A division of Simon & Schuster, Pocket Books is aptly named, for in 1939 they produced the first mass-market, pocket-sized paperback books in the United States. Imitating the success that Penguin Books had in England, they were truly innovators in the publishing industry. Pocket Books reprinted literary works, mysteries, and popular non-fiction in hand-sized paperback editions that were cheaply made with glue, as opposed to stitched hardcovers. Their brightly designed covers sold millions in pulp revolution before World War II. Pocket Books has published various genres, science-fiction, television adaptations, sports, astrology, horror… you name it, they’ve released it.
With the advent of the sexy romance revolution of the 1970s, Pocket Books would release their own bodice rippers. Purity’s Passion by Janette Seymour (aka John Michael Butterworth), published in 1977 would be the first of 3 in the Purity Jarsy series. 1977 would also see the first two of Jeanne Williams’ bodice rippers, A Lady Bought with Rifles and A Woman Clothed In Sun. Con Sellers released Marilee in 1978, and Drusilla Campbell’s The Frost and the Flame came out in 1980 (both book covers designed by prolific Harry Bennett).
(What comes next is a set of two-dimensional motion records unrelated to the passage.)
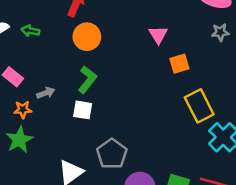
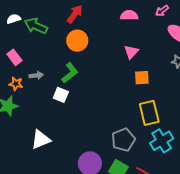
green arrow: (30, 31) -> (36, 26), size x1.6
gray pentagon: (112, 154) -> (123, 140), moved

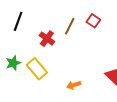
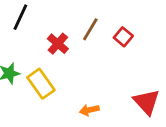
red square: (93, 21) -> (123, 37), moved

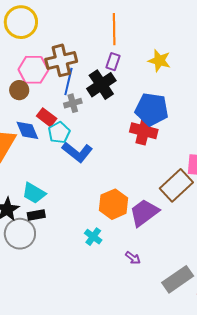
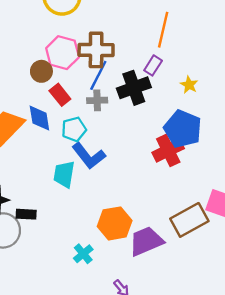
yellow star: (159, 61) -> (189, 85), moved, size x0.7
red rectangle: (47, 117) -> (60, 95), moved
red cross: (144, 131) -> (168, 150), turned 36
cyan trapezoid: (34, 193) -> (64, 174), moved, turned 55

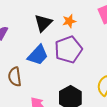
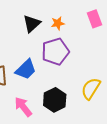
blue trapezoid: (38, 55) -> (26, 69), moved

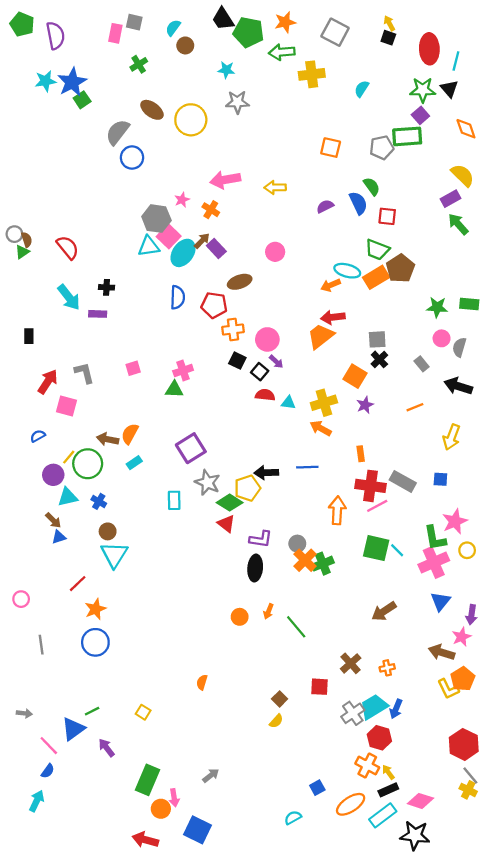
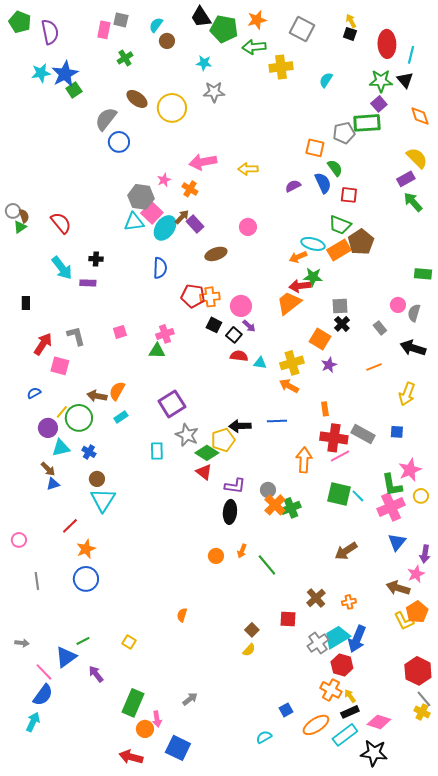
orange square: (331, 148) -> (315, 148), moved
red pentagon: (214, 305) -> (193, 296), moved
green star: (437, 307) -> (313, 277), moved
blue arrow: (396, 709) -> (357, 639), size x1.5
blue semicircle: (48, 771) -> (43, 695), size x1.6

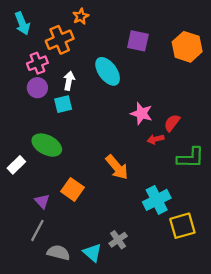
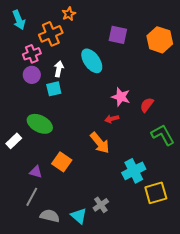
red arrow: (156, 139) -> (112, 119), moved
green L-shape: (191, 158) -> (163, 135), turned -120
purple triangle: (42, 201) -> (36, 172), turned -32

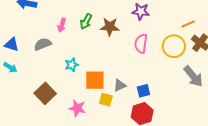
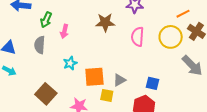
green arrow: (86, 21) -> (46, 20), moved
pink arrow: (62, 25) -> (64, 31), moved
gray semicircle: (43, 44) -> (40, 45), turned -60
blue square: (143, 91) -> (153, 83), moved, turned 32

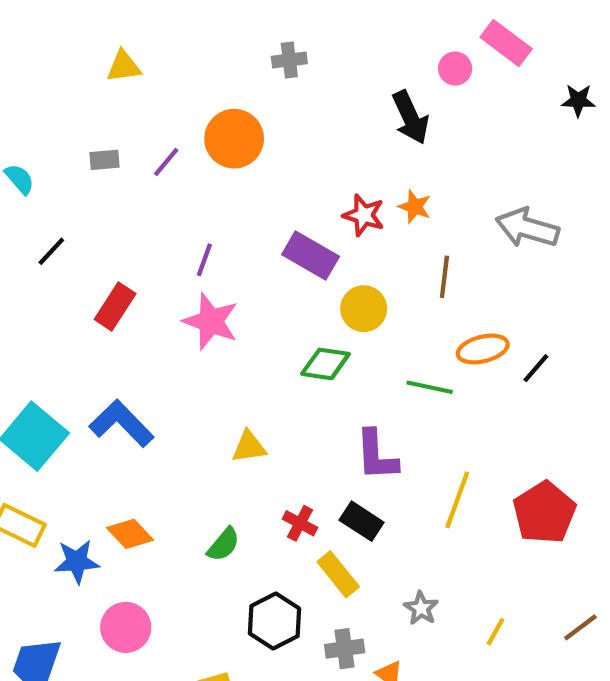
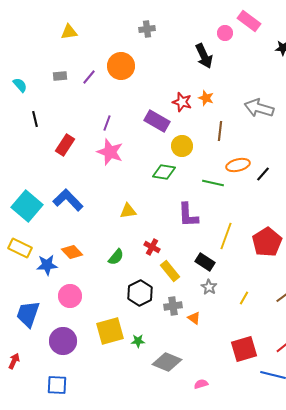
black line: (51, 251) -> (35, 119), turned -56
black rectangle: (362, 521) -> (205, 262), moved

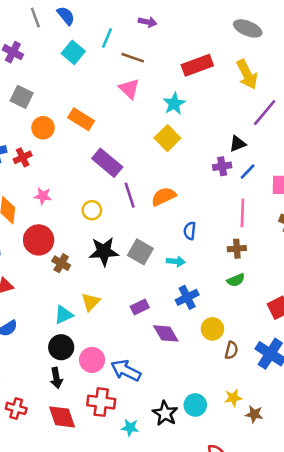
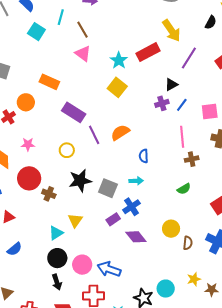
brown line: (133, 58) -> (83, 30), turned 48
red rectangle: (197, 65) -> (148, 52), moved
orange circle: (43, 128) -> (26, 102), moved
brown cross: (237, 249) -> (192, 159), moved
gray square: (140, 252) -> (108, 188), moved
blue cross: (187, 297) -> (131, 207), moved

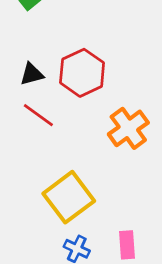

Pocket Books started the Tapestry imprint in October, 1982. These historical romances spanned the globe and took place during all time periods. Many popular authors wrote for the line, including Jude Deveraux, Julie Garwood, Ruth Ryan Langan, Linda Lael Miller, Patricia Pellicane, Maura Seger (aka Josie Litton), and Ena Halliday (aka Sylvia Halliday & Louisa Rawlings) whose book Marielle was Tapestry #1. Harry Bennett and Elaine Gignilliat were frequent cover illustrators for the line. Approximately 94 Tapestry books were released, with the final novel released in August, 1986.
Pocket Books would continue successfully producing mass market paperbacks into the next decades. V.C. Andrews released her Dollanganger series with them and her books continue to do well despite her death many years ago.
The three “J”s, Jude Deveraux, Judith McNaught, and Julie Garwood would prove to be powerhouse historical authors for Pocket Books in the 1980s and 1990s before they branched off into contemporary fiction and other genres.
Pocket Books still remains a force to be reckoned with in an ever more decreasing paperback marketplace, with romance authors like Kresley Cole and Sabrina Jeffries.